((

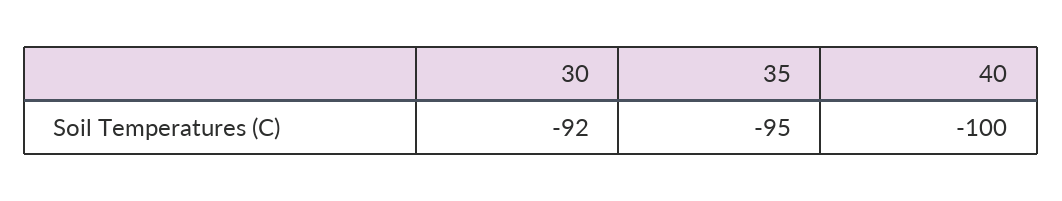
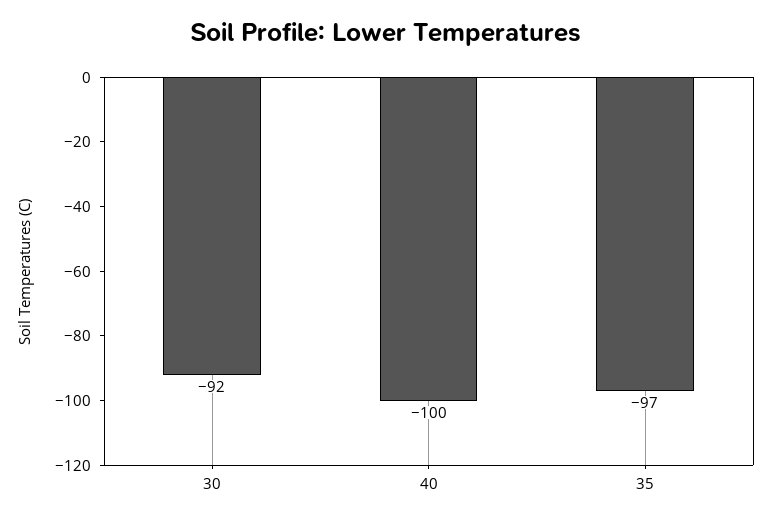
  {
    "30": -92,
-   "35": -95,
+   "35": -97,
    "40": -100
  }

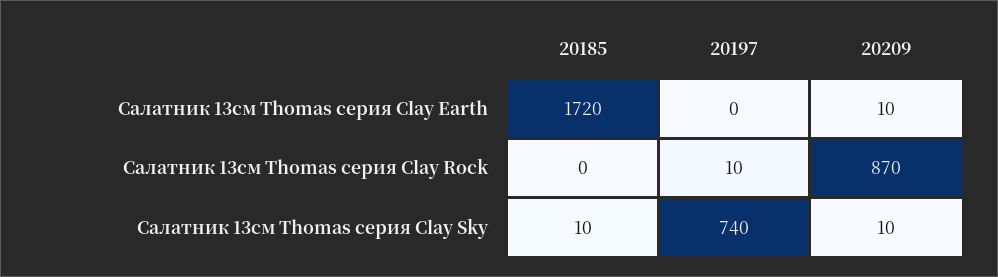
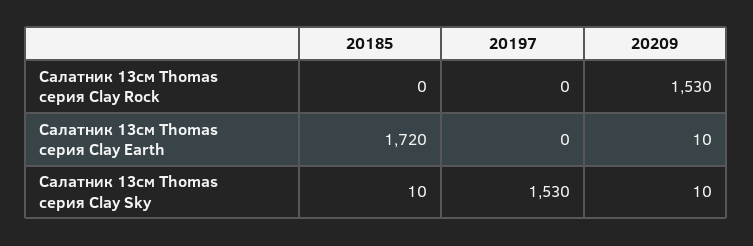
  {
    "20185": {
      "Салатник 13см Thomas серия Clay Earth": 1720,
      "Салатник 13см Thomas серия Clay Rock": 0,
      "Салатник 13см Thomas серия Clay Sky": 10
    },
    "20197": {
      "Салатник 13см Thomas серия Clay Earth": 0,
-     "Салатник 13см Thomas серия Clay Rock": 10,
+     "Салатник 13см Thomas серия Clay Rock": 0,
-     "Салатник 13см Thomas серия Clay Sky": 740
+     "Салатник 13см Thomas серия Clay Sky": 1530
    },
    "20209": {
      "Салатник 13см Thomas серия Clay Earth": 10,
-     "Салатник 13см Thomas серия Clay Rock": 870,
+     "Салатник 13см Thomas серия Clay Rock": 1530,
      "Салатник 13см Thomas серия Clay Sky": 10
    }
  }

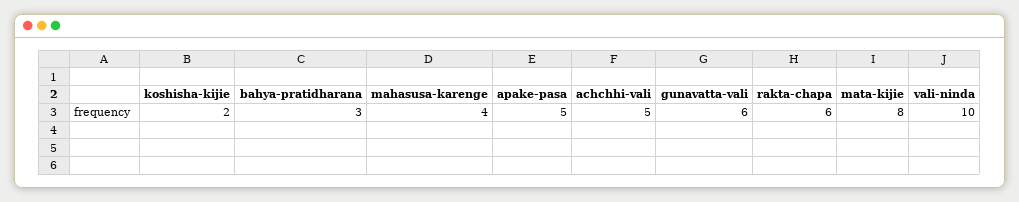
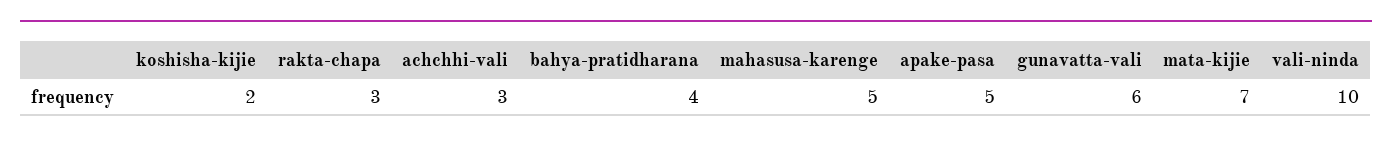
  {
    "koshisha-kijie": 2,
-   "bahya-pratidharana": 3,
+   "bahya-pratidharana": 4,
-   "mahasusa-karenge": 4,
+   "mahasusa-karenge": 5,
    "apake-pasa": 5,
-   "achchhi-vali": 5,
+   "achchhi-vali": 3,
    "gunavatta-vali": 6,
-   "rakta-chapa": 6,
+   "rakta-chapa": 3,
-   "mata-kijie": 8,
+   "mata-kijie": 7,
    "vali-ninda": 10
  }

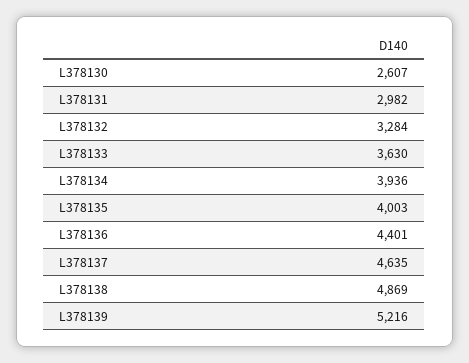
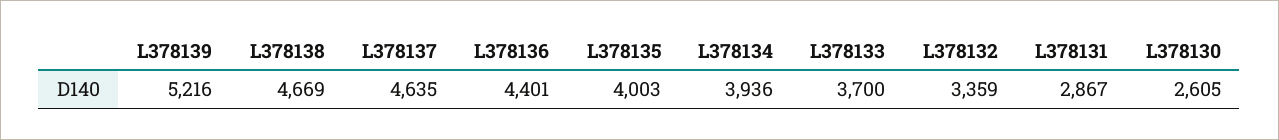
  {
-   "L378130": 2607,
+   "L378130": 2605,
-   "L378131": 2982,
+   "L378131": 2867,
-   "L378132": 3284,
+   "L378132": 3359,
-   "L378133": 3630,
+   "L378133": 3700,
    "L378134": 3936,
    "L378135": 4003,
    "L378136": 4401,
    "L378137": 4635,
-   "L378138": 4869,
+   "L378138": 4669,
    "L378139": 5216
  }

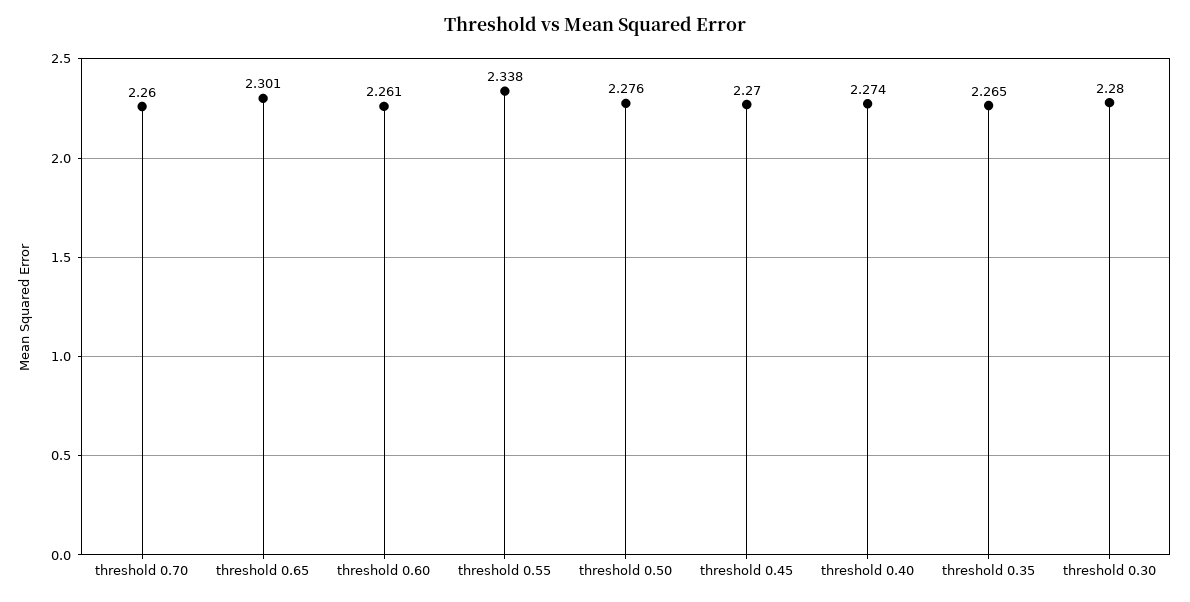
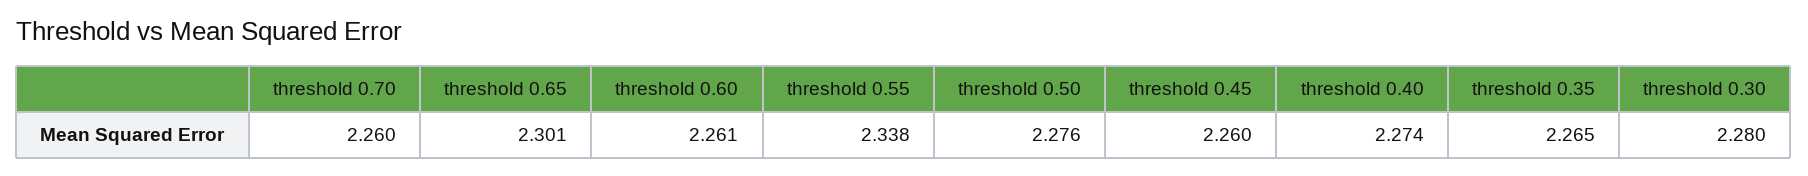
  {
    "threshold 0.70": 2.26,
    "threshold 0.65": 2.301,
    "threshold 0.60": 2.261,
    "threshold 0.55": 2.338,
    "threshold 0.50": 2.276,
-   "threshold 0.45": 2.27,
+   "threshold 0.45": 2.26,
    "threshold 0.40": 2.274,
    "threshold 0.35": 2.265,
    "threshold 0.30": 2.28
  }

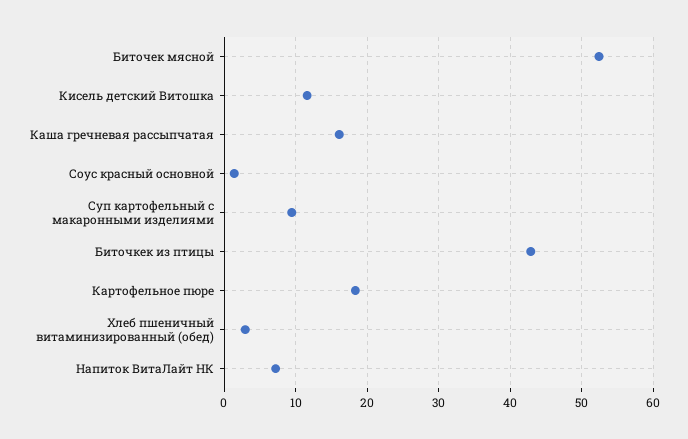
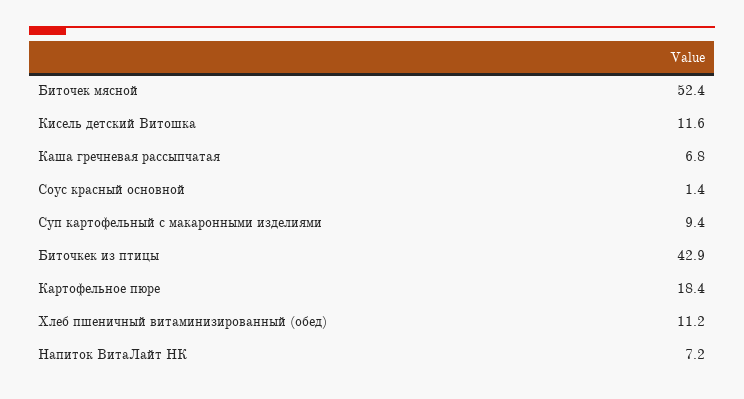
  {
    "Биточек мясной": 52.4,
    "Кисель детский Витошка": 11.6,
-   "Каша гречневая рассыпчатая": 16,
+   "Каша гречневая рассыпчатая": 6.8,
    "Соус красный основной": 1.4,
    "Суп картофельный с макаронными изделиями": 9.4,
    "Биточкек из птицы": 42.9,
    "Картофельное пюре": 18.4,
-   "Хлеб пшеничный витаминизированный (обед)": 3,
+   "Хлеб пшеничный витаминизированный (обед)": 11.2,
    "Напиток ВитаЛайт НК": 7.2
  }

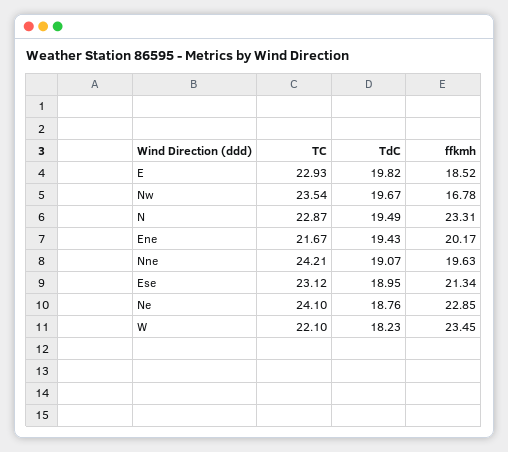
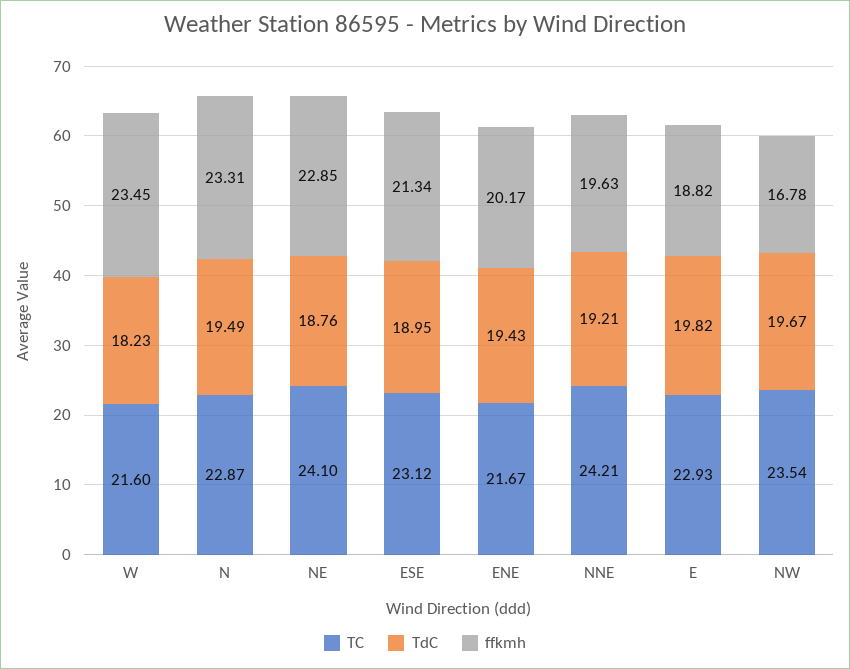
  {
    "TC": {
      "E": 22.93,
      "Nw": 23.54,
      "N": 22.87,
      "Ene": 21.67,
      "Nne": 24.21,
      "Ese": 23.12,
      "Ne": 24.1,
-     "W": 22.1
+     "W": 21.6
    },
    "TdC": {
      "E": 19.82,
      "Nw": 19.67,
      "N": 19.49,
      "Ene": 19.43,
-     "Nne": 19.07,
+     "Nne": 19.21,
      "Ese": 18.95,
      "Ne": 18.76,
      "W": 18.23
    },
    "ffkmh": {
-     "E": 18.52,
+     "E": 18.82,
      "Nw": 16.78,
      "N": 23.31,
      "Ene": 20.17,
      "Nne": 19.63,
      "Ese": 21.34,
      "Ne": 22.85,
      "W": 23.45
    }
  }

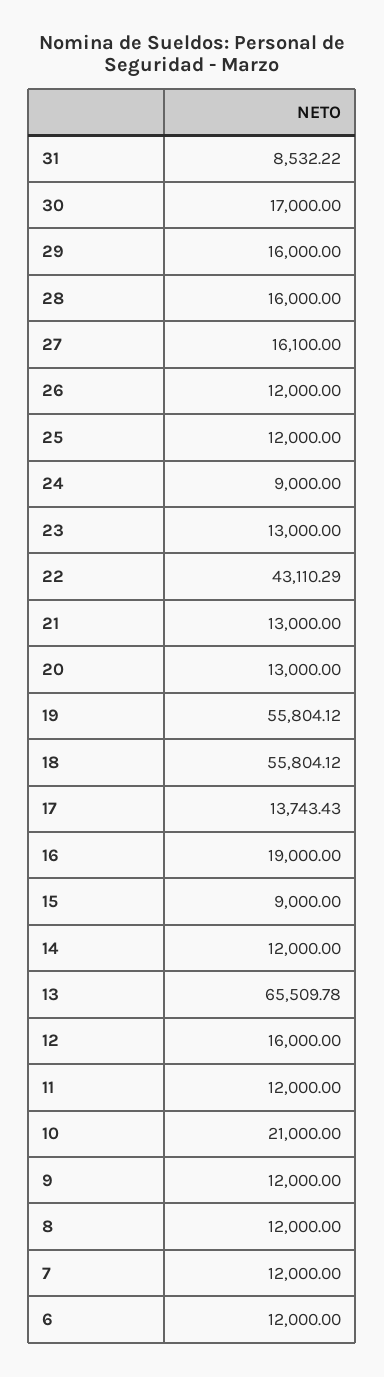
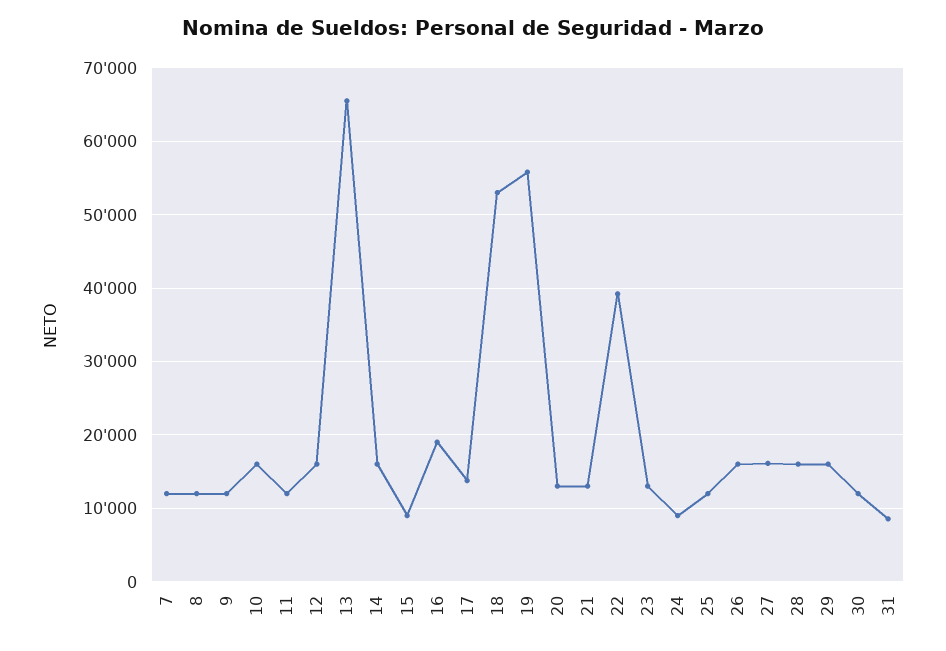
  {
    "31": 8532.22,
-   "30": 17000,
+   "30": 12000,
    "29": 16000,
    "28": 16000,
    "27": 16100,
-   "26": 12000,
+   "26": 16000,
    "25": 12000,
    "24": 9000,
    "23": 13000,
-   "22": 43110.29,
+   "22": 39000,
    "21": 13000,
    "20": 13000,
    "19": 55804.12,
-   "18": 55804.12,
+   "18": 53000,
    "17": 13743.43,
    "16": 19000,
    "15": 9000,
-   "14": 12000,
+   "14": 16000,
    "13": 65509.78,
    "12": 16000,
    "11": 12000,
-   "10": 21000,
+   "10": 16000,
    "9": 12000,
    "8": 12000,
-   "7": 12000,
+   "7": 12000
-   "6": 12000
  }

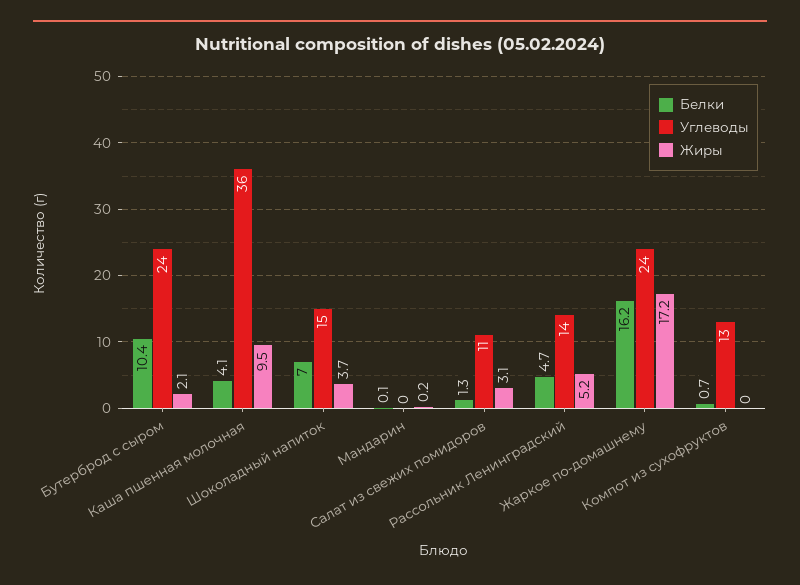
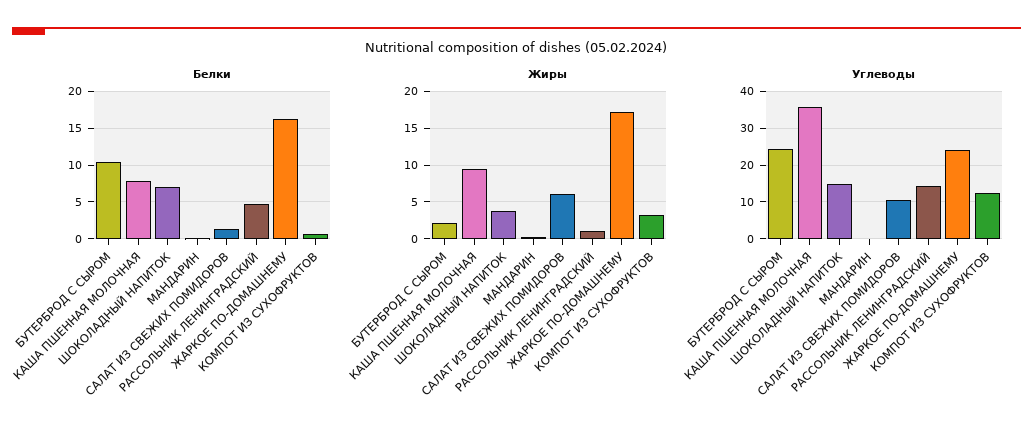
  {
    "Белки": {
      "Бутерброд с сыром": 10.4,
-     "Каша пшенная молочная": 4.1,
+     "Каша пшенная молочная": 8,
      "Шоколадный напиток": 7,
      "Мандарин": 0.1,
      "Салат из свежих помидоров": 1.3,
      "Рассольник Ленинградский": 4.7,
      "Жаркое по-домашнему": 16.2,
      "Компот из сухофруктов": 0.7
    },
    "Углеводы": {
      "Бутерброд с сыром": 24,
      "Каша пшенная молочная": 36,
      "Шоколадный напиток": 15,
      "Мандарин": 0,
      "Салат из свежих помидоров": 11,
      "Рассольник Ленинградский": 14,
      "Жаркое по-домашнему": 24,
      "Компот из сухофруктов": 13
    },
    "Жиры": {
      "Бутерброд с сыром": 2.1,
      "Каша пшенная молочная": 9.5,
      "Шоколадный напиток": 3.7,
      "Мандарин": 0.2,
-     "Салат из свежих помидоров": 3.1,
+     "Салат из свежих помидоров": 6,
-     "Рассольник Ленинградский": 5.2,
+     "Рассольник Ленинградский": 1,
      "Жаркое по-домашнему": 17.2,
-     "Компот из сухофруктов": 0
+     "Компот из сухофруктов": 3
    }
  }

))

WORK INSTRUCTION: Copy each line above that has the word "гречневая".

SOLVED PROBLEM:
-   "Каша гречневая рассыпчатая": 16,
+   "Каша гречневая рассыпчатая": 6.8,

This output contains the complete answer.